Page images and extracted text:
· · · · · · ·

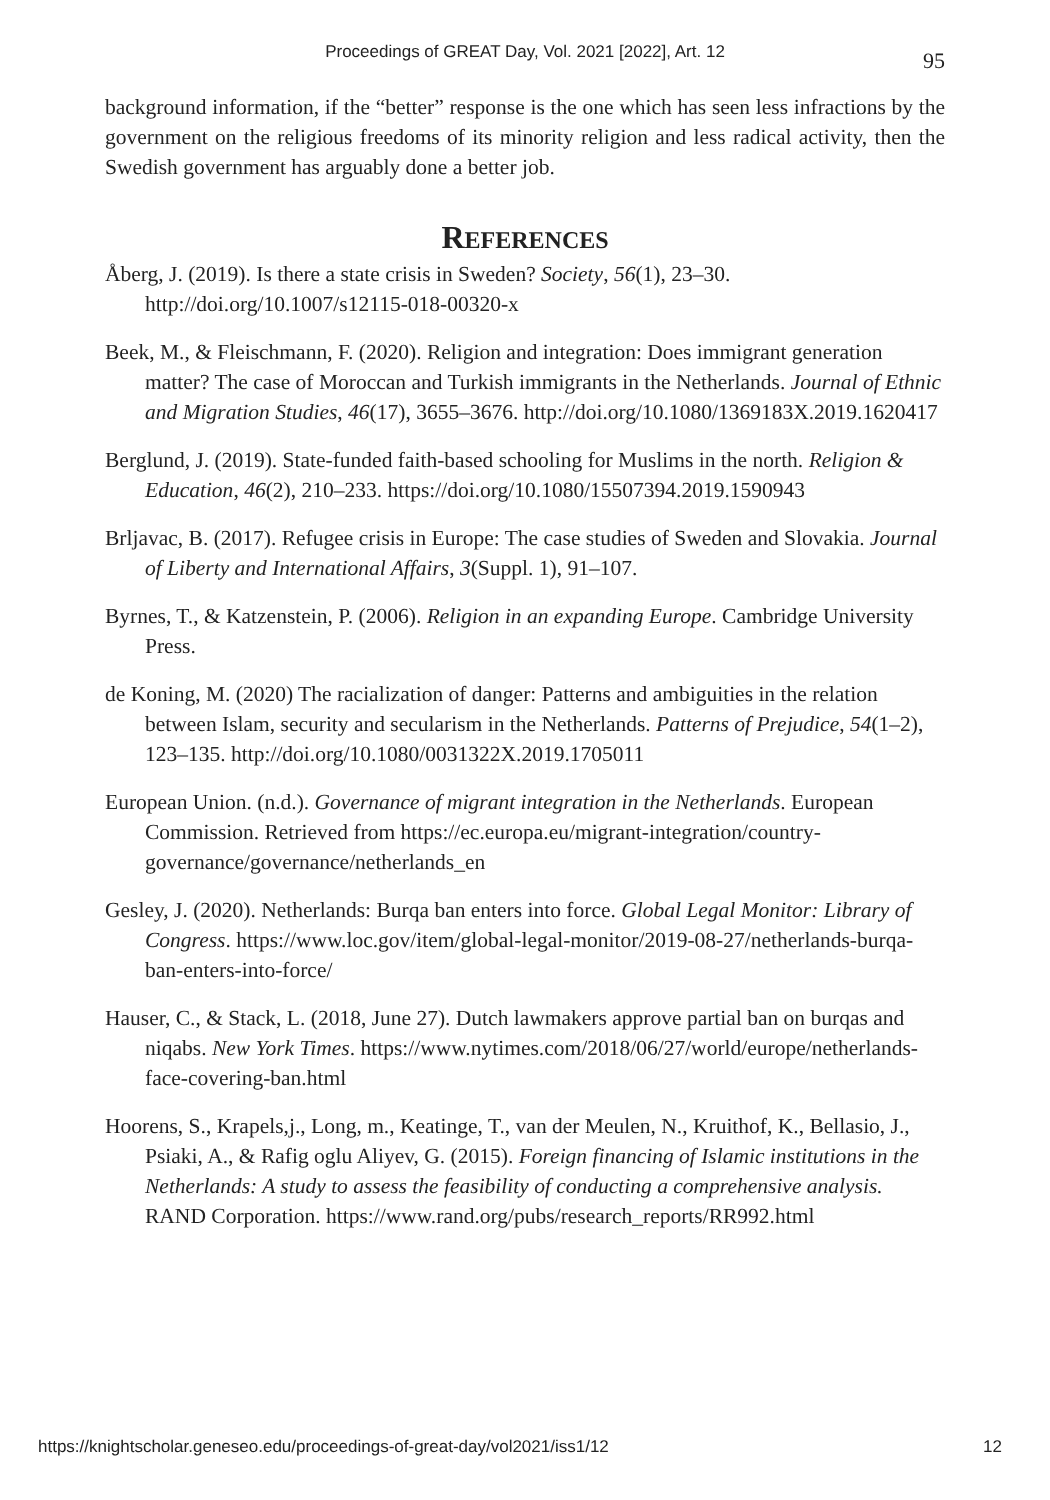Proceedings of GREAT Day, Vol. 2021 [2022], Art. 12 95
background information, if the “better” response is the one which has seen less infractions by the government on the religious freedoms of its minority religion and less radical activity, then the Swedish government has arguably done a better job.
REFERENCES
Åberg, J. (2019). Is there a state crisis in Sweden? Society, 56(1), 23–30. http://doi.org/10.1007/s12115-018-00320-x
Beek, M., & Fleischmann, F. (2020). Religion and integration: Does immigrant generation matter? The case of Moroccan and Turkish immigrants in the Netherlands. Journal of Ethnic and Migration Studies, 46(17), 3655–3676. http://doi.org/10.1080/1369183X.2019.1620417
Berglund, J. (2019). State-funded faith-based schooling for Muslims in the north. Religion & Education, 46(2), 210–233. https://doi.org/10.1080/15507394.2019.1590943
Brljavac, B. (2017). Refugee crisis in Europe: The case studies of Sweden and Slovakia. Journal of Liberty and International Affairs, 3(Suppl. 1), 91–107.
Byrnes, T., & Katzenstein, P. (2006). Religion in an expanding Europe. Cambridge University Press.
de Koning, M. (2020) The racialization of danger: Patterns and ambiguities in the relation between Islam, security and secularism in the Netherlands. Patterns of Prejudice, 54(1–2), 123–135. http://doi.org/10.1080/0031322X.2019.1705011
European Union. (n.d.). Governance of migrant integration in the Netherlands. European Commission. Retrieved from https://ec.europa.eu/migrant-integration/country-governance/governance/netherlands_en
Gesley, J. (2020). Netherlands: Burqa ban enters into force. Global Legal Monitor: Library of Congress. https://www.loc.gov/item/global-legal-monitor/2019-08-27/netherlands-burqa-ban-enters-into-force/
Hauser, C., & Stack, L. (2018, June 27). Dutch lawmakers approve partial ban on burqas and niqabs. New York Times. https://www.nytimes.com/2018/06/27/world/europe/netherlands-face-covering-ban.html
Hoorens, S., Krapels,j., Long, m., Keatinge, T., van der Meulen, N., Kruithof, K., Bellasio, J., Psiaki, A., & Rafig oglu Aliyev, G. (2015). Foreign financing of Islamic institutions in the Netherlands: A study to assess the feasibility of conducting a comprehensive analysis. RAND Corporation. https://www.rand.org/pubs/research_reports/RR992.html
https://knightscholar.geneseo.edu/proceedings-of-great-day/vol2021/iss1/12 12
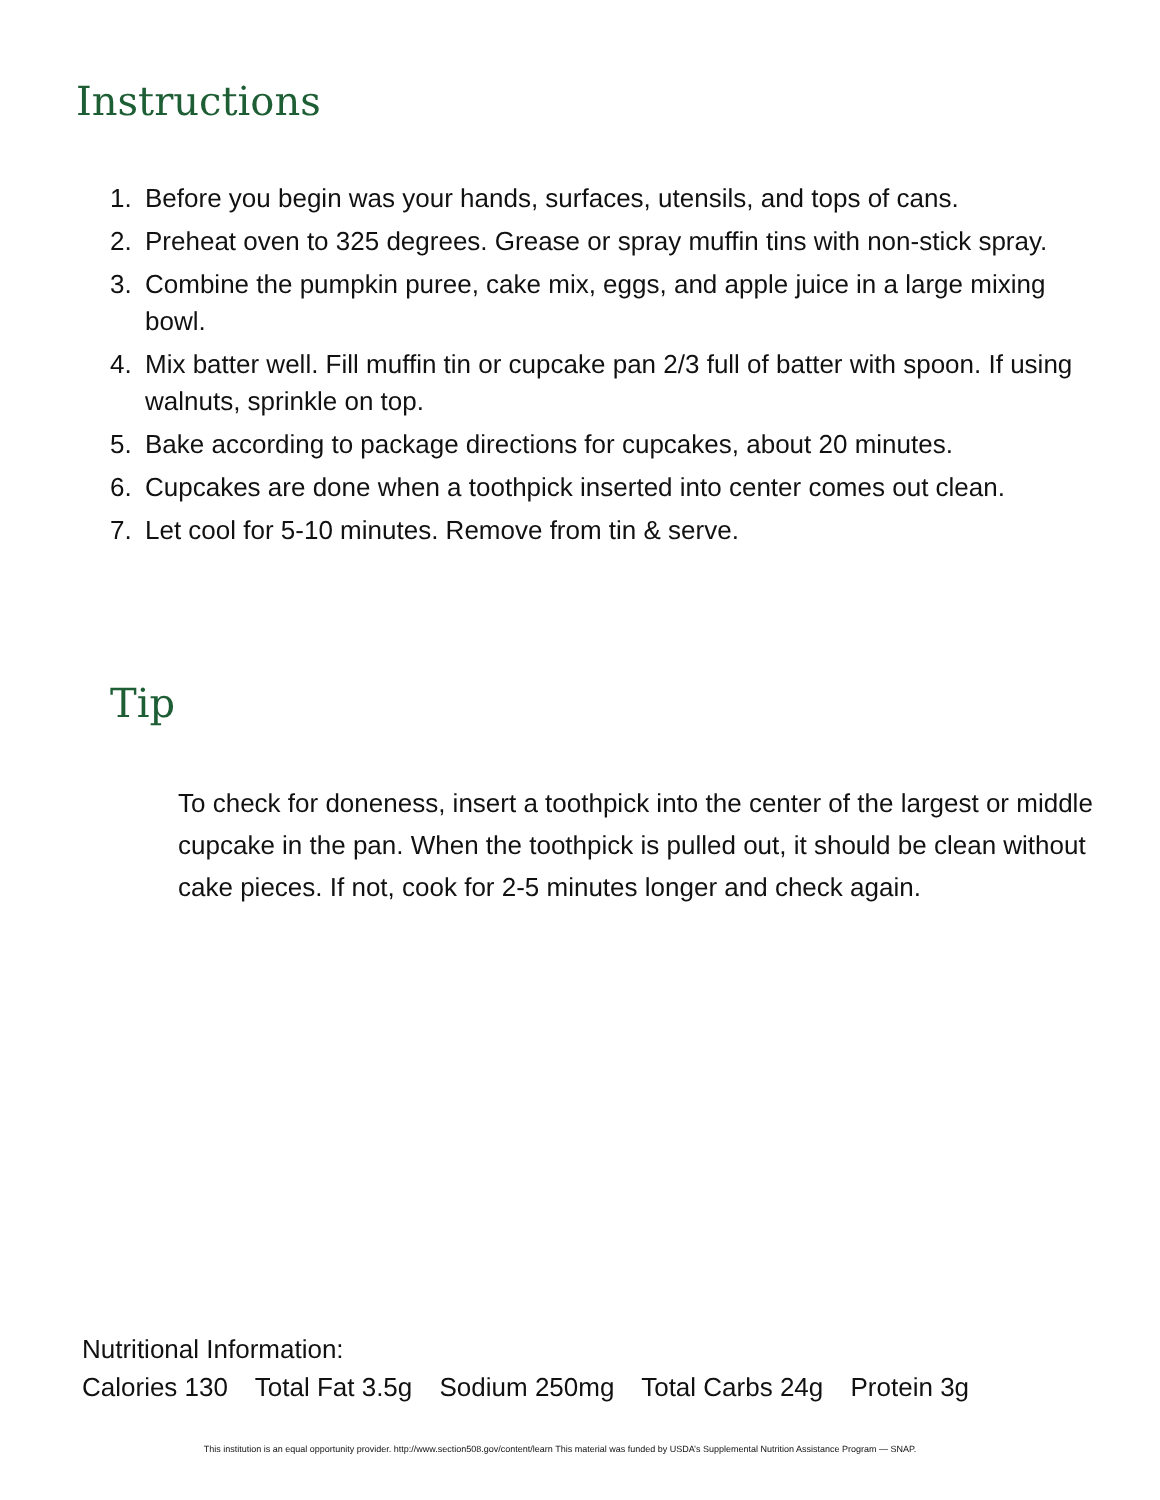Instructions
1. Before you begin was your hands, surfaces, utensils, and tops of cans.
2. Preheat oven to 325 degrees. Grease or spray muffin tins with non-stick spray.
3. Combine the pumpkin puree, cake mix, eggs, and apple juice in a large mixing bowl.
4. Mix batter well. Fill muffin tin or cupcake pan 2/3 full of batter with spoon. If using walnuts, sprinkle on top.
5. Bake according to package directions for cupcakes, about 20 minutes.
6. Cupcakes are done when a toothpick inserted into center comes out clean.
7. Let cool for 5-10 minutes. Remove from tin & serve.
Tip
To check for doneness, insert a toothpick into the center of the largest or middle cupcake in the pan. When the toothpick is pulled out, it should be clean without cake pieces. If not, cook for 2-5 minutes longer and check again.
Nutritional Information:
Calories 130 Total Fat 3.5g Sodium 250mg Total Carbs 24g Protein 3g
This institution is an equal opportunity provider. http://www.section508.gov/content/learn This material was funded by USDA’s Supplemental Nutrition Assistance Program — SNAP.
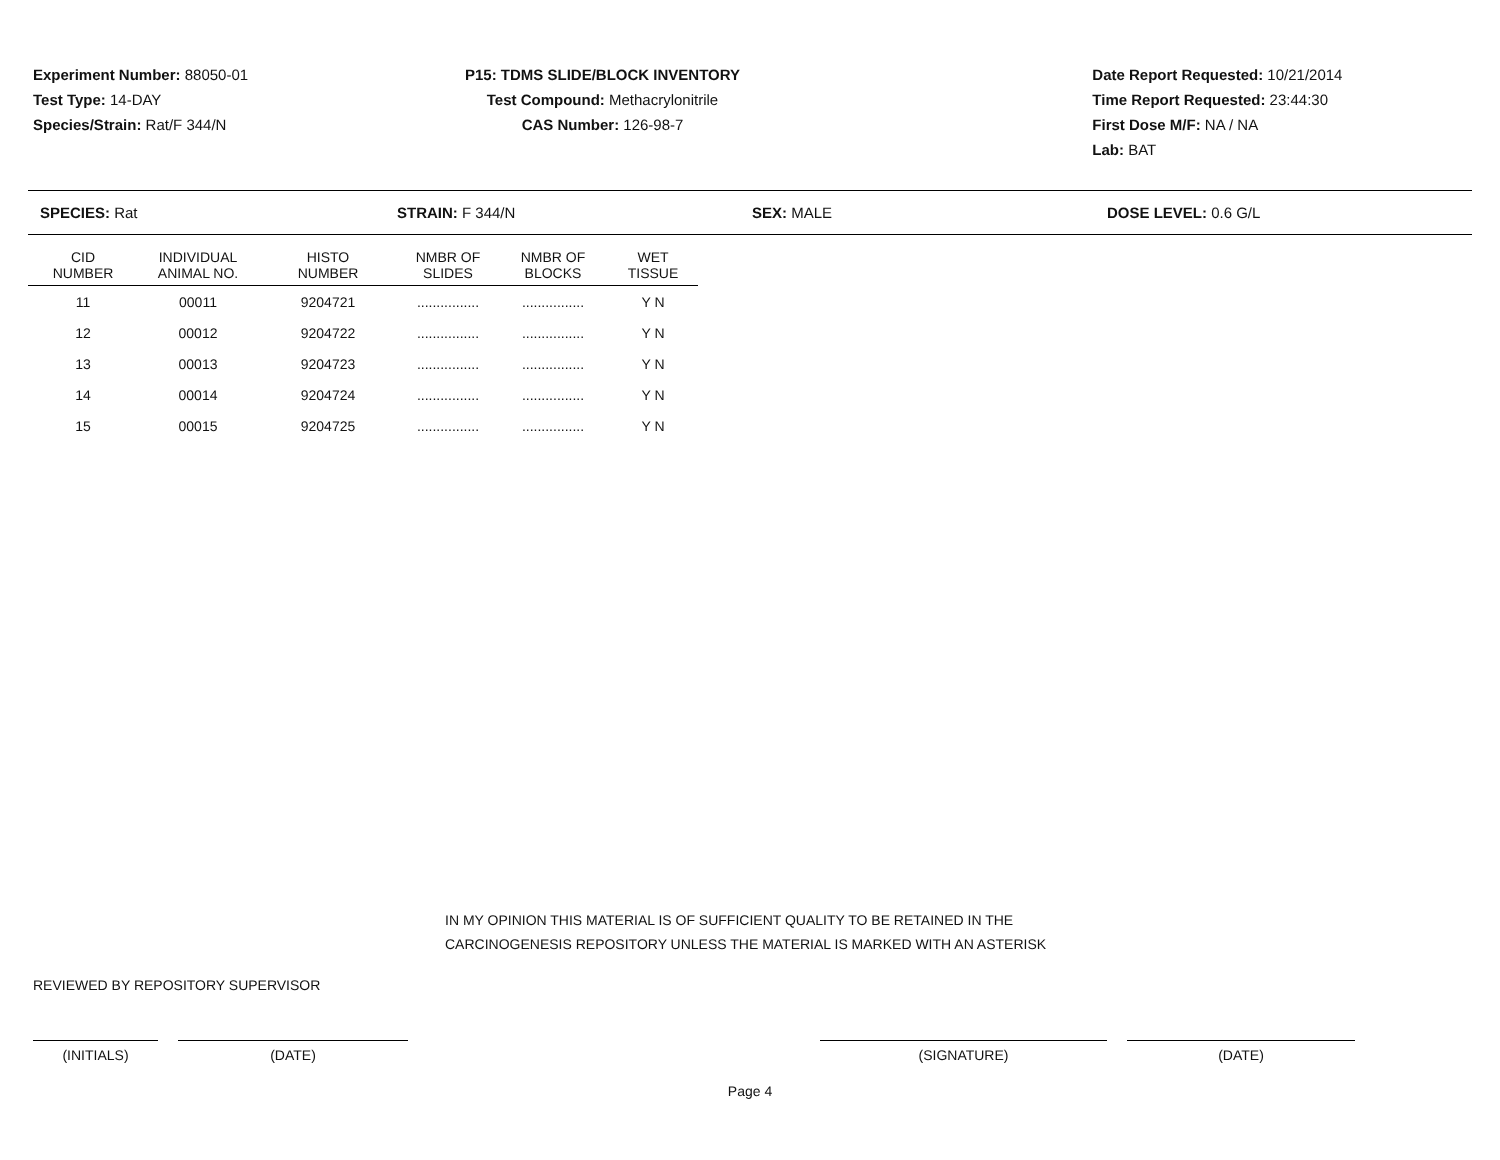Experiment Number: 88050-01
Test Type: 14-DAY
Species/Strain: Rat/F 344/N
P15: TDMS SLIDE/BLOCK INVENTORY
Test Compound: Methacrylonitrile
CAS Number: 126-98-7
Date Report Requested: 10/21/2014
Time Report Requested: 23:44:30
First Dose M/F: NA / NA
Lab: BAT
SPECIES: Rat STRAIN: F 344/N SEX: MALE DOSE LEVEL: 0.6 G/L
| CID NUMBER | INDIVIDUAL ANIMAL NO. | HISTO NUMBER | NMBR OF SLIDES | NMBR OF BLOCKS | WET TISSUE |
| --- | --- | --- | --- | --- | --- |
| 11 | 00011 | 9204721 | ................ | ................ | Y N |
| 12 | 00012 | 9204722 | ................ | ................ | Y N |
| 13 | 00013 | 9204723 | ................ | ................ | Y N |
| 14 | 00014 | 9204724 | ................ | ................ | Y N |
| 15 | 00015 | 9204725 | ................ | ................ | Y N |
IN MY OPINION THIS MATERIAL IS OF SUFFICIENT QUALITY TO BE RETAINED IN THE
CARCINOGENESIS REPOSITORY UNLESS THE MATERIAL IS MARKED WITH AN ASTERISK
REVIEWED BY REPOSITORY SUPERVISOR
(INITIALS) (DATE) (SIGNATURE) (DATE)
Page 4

· · · · · · ·

--- What is required ---
Write out every record exactly. Leave the pictures out.

--- Task answer ---
Proceedings of GREAT Day, Vol. 2021 [2022], Art. 12 95
background information, if the “better” response is the one which has seen less infractions by the government on the religious freedoms of its minority religion and less radical activity, then the Swedish government has arguably done a better job.
REFERENCES
Åberg, J. (2019). Is there a state crisis in Sweden? Society, 56(1), 23–30. http://doi.org/10.1007/s12115-018-00320-x
Beek, M., & Fleischmann, F. (2020). Religion and integration: Does immigrant generation matter? The case of Moroccan and Turkish immigrants in the Netherlands. Journal of Ethnic and Migration Studies, 46(17), 3655–3676. http://doi.org/10.1080/1369183X.2019.1620417
Berglund, J. (2019). State-funded faith-based schooling for Muslims in the north. Religion & Education, 46(2), 210–233. https://doi.org/10.1080/15507394.2019.1590943
Brljavac, B. (2017). Refugee crisis in Europe: The case studies of Sweden and Slovakia. Journal of Liberty and International Affairs, 3(Suppl. 1), 91–107.
Byrnes, T., & Katzenstein, P. (2006). Religion in an expanding Europe. Cambridge University Press.
de Koning, M. (2020) The racialization of danger: Patterns and ambiguities in the relation between Islam, security and secularism in the Netherlands. Patterns of Prejudice, 54(1–2), 123–135. http://doi.org/10.1080/0031322X.2019.1705011
European Union. (n.d.). Governance of migrant integration in the Netherlands. European Commission. Retrieved from https://ec.europa.eu/migrant-integration/country-governance/governance/netherlands_en
Gesley, J. (2020). Netherlands: Burqa ban enters into force. Global Legal Monitor: Library of Congress. https://www.loc.gov/item/global-legal-monitor/2019-08-27/netherlands-burqa-ban-enters-into-force/
Hauser, C., & Stack, L. (2018, June 27). Dutch lawmakers approve partial ban on burqas and niqabs. New York Times. https://www.nytimes.com/2018/06/27/world/europe/netherlands-face-covering-ban.html
Hoorens, S., Krapels,j., Long, m., Keatinge, T., van der Meulen, N., Kruithof, K., Bellasio, J., Psiaki, A., & Rafig oglu Aliyev, G. (2015). Foreign financing of Islamic institutions in the Netherlands: A study to assess the feasibility of conducting a comprehensive analysis. RAND Corporation. https://www.rand.org/pubs/research_reports/RR992.html
https://knightscholar.geneseo.edu/proceedings-of-great-day/vol2021/iss1/12 12
Instructions
1. Before you begin was your hands, surfaces, utensils, and tops of cans.
2. Preheat oven to 325 degrees. Grease or spray muffin tins with non-stick spray.
3. Combine the pumpkin puree, cake mix, eggs, and apple juice in a large mixing bowl.
4. Mix batter well. Fill muffin tin or cupcake pan 2/3 full of batter with spoon. If using walnuts, sprinkle on top.
5. Bake according to package directions for cupcakes, about 20 minutes.
6. Cupcakes are done when a toothpick inserted into center comes out clean.
7. Let cool for 5-10 minutes. Remove from tin & serve.
Tip
To check for doneness, insert a toothpick into the center of the largest or middle cupcake in the pan. When the toothpick is pulled out, it should be clean without cake pieces. If not, cook for 2-5 minutes longer and check again.
Nutritional Information:
Calories 130 Total Fat 3.5g Sodium 250mg Total Carbs 24g Protein 3g
This institution is an equal opportunity provider. http://www.section508.gov/content/learn This material was funded by USDA’s Supplemental Nutrition Assistance Program — SNAP.
Experiment Number: 88050-01
Test Type: 14-DAY
Species/Strain: Rat/F 344/N
P15: TDMS SLIDE/BLOCK INVENTORY
Test Compound: Methacrylonitrile
CAS Number: 126-98-7
Date Report Requested: 10/21/2014
Time Report Requested: 23:44:30
First Dose M/F: NA / NA
Lab: BAT
SPECIES: Rat STRAIN: F 344/N SEX: MALE DOSE LEVEL: 0.6 G/L
| CID NUMBER | INDIVIDUAL ANIMAL NO. | HISTO NUMBER | NMBR OF SLIDES | NMBR OF BLOCKS | WET TISSUE |
| --- | --- | --- | --- | --- | --- |
| 11 | 00011 | 9204721 | ................ | ................ | Y N |
| 12 | 00012 | 9204722 | ................ | ................ | Y N |
| 13 | 00013 | 9204723 | ................ | ................ | Y N |
| 14 | 00014 | 9204724 | ................ | ................ | Y N |
| 15 | 00015 | 9204725 | ................ | ................ | Y N |
IN MY OPINION THIS MATERIAL IS OF SUFFICIENT QUALITY TO BE RETAINED IN THE
CARCINOGENESIS REPOSITORY UNLESS THE MATERIAL IS MARKED WITH AN ASTERISK
REVIEWED BY REPOSITORY SUPERVISOR
(INITIALS) (DATE) (SIGNATURE) (DATE)
Page 4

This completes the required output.